The third repository in the AquaMatch constellation. This repository determines remote sensing visibility and acquires surface reflectance data for RS-visible sites from the Water Quality Portal harmonized datasets.
We suggest users use the run_targets.Rmd script to run this workflow, as it walks through all necessary configuration and authentication steps prior to running the workflow.
This repository is covered by the MIT use license. We request that all downstream uses of this work be available to the public when possible.
Proper configuration of the general configuration file (config.yml) is necessary for proper pipeline function. This repository is stored in the 'default' configuration which loads the existing station list, default remote sensing visibility, and GEE run. These settings can be altered in the config.yml file to re-run or alter any portion of the pipeline.
We also use a configuration file (gee_config.yml) for the GEE run. If you are external to the ROSS team, you will need to update some entries in this configuration file and update the general_config argument in the _targets.R script in order to successfully run the Pekel and Landsat portions of this workflow (targets groups b & c). If using the "default" setting for the general configuration file, the GEE configuration file can be ignored.
This repository uses multicore processing wherever possible. All quoted processing times below are based on the use of 11 cores on an MacBook Pro M2 with 64GB memory.
_targets.R:
This initial group of targets checks the configuration settings in config.yml and checks for Google Drive folder architecture.
a_compile_sites:
This {targets} group collates all sites in the US and Territories that are stored in WQP and NWIS, creating a list of locations for which to acquire remote sensing data. All locations are associated with a HUC8 if one is not listed in the metadata for the site from the WQP, then the unique HUC4s are used to associate points with waterbodies and flowlines of the NHDPlusV2 (CONUS) or NHD Best Resolution (non-CONUS HUCs) files. This step will take about one day to run, depending on the number of cores available for processing. If the general configuration setting compile_locations is set to FALSE, this step will acquire the previously-collated sites from Google Drive for the version date listed in the setting collated_site_version and processing time should be very quick.
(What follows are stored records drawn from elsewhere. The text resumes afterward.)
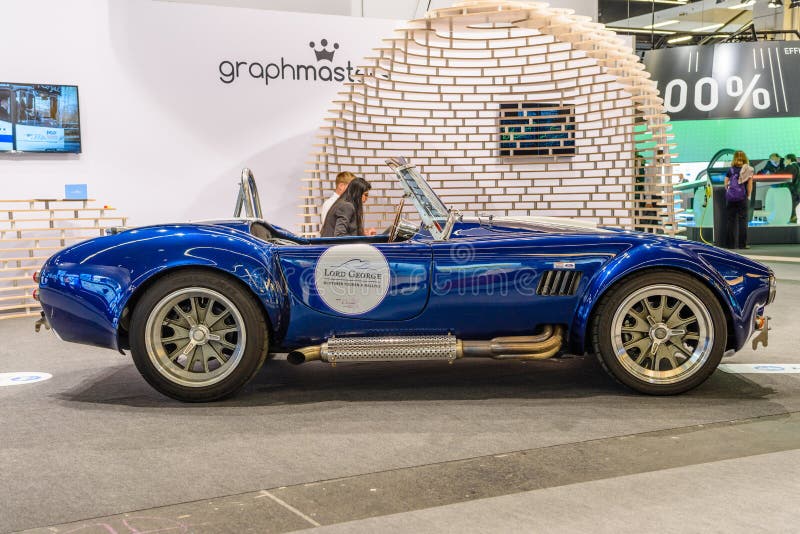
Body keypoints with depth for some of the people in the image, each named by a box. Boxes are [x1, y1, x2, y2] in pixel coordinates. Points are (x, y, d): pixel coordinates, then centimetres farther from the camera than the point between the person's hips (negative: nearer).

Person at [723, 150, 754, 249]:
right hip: (742, 198, -1)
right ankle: (742, 244, 1)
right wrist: (748, 196, 12)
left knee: (730, 220, 5)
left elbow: (726, 184, 1)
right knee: (742, 220, 3)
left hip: (730, 197, 1)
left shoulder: (730, 170, 3)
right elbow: (749, 186, -2)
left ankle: (730, 244, 6)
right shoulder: (748, 170, 0)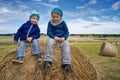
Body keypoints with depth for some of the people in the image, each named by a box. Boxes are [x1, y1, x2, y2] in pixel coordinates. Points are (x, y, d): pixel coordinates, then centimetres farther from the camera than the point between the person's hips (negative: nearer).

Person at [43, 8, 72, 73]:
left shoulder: (63, 23, 4)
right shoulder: (50, 23, 4)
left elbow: (66, 32, 4)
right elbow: (49, 32, -2)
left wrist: (64, 38, -18)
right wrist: (54, 37, -22)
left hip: (62, 38, 1)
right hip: (53, 37, 0)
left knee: (66, 45, -29)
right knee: (49, 43, -34)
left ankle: (67, 63, -31)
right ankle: (47, 61, -30)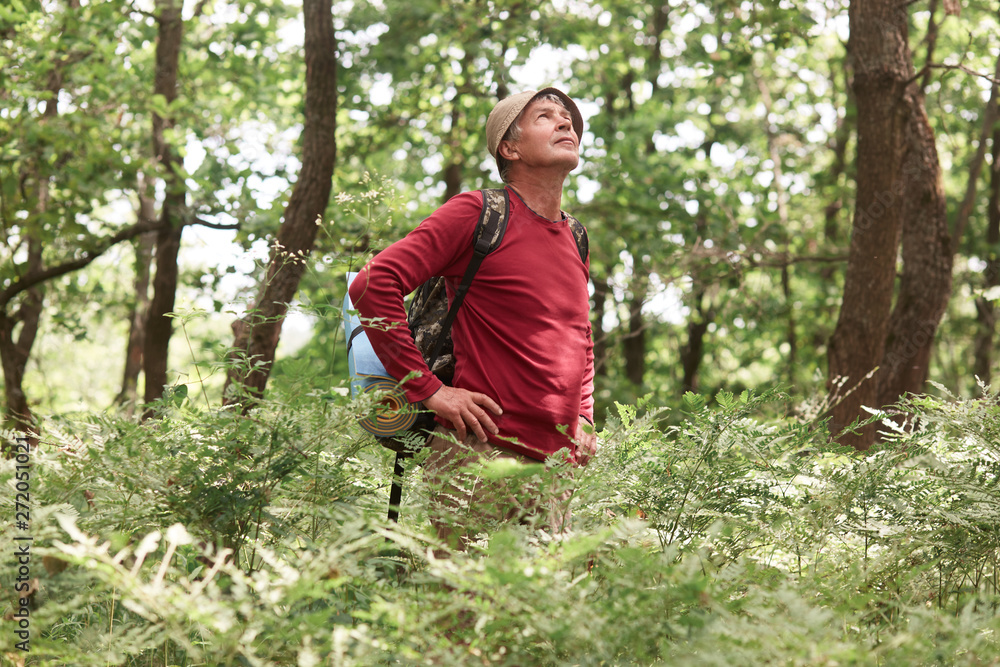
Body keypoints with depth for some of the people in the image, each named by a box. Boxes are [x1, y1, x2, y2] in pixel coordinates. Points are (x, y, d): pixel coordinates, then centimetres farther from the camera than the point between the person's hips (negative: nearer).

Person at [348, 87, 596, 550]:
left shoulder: (576, 241, 19)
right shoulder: (476, 213, -4)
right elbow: (373, 285, -12)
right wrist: (428, 389, -14)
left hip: (555, 467, 7)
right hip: (479, 458, -7)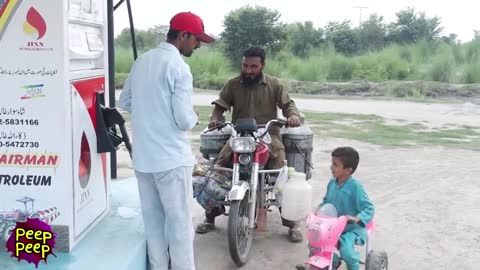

b_determine_RS_visibility:
The resulting list of in situ locations from a_compile_sites are used to assess remote-sensing visibility in this {targets} group. Sites are assessed for visibility using the JRC Global Surface Water [@pekel2016] which is based on the historical Landsat record. This {targets} group takes a number of hours to run, if the general configuration of run_pekel is set to TRUE. If the configuration is set to FALSE, run time will be dependent on your internet connection (to access the previously-created files) and the number of cores available to run the workflow.
c_siteSR_stack:
This group of {targets} acquires Landsat Collection 2 SRST stacks for sites determined to be visible in the targets group b_determine_RS_visibility and the resulting acquisition files are collated in this step. This {targets} group takes about three days to run, if the configuration run_GEE is set to TRUE. If the configuration is set to FALSE, run time will be dependent on your internet connection (to access the previously-created files) and the number of cores available to run the workflow.
d_siteSR_qa:
Collated Landsat data are filtered for quality based on broadly applicable thresholds. Export of QA'd SR data.
Landsat remote sensing images used in analyses courtesy of the United States Geological Survey. Any use of trade, firm, or product names is for descriptive purposes only and does not imply endorsement by the U.S. Government.
These data are preliminary or provisional and are subject to revision. They are being provided to meet the need for timely best science. The data have not received final approval by the U.S. Geological Survey (USGS) and are provided on the condition that neither the USGS nor the U.S. Government shall be held liable for any damages resulting from the authorized or unauthorized use of the data.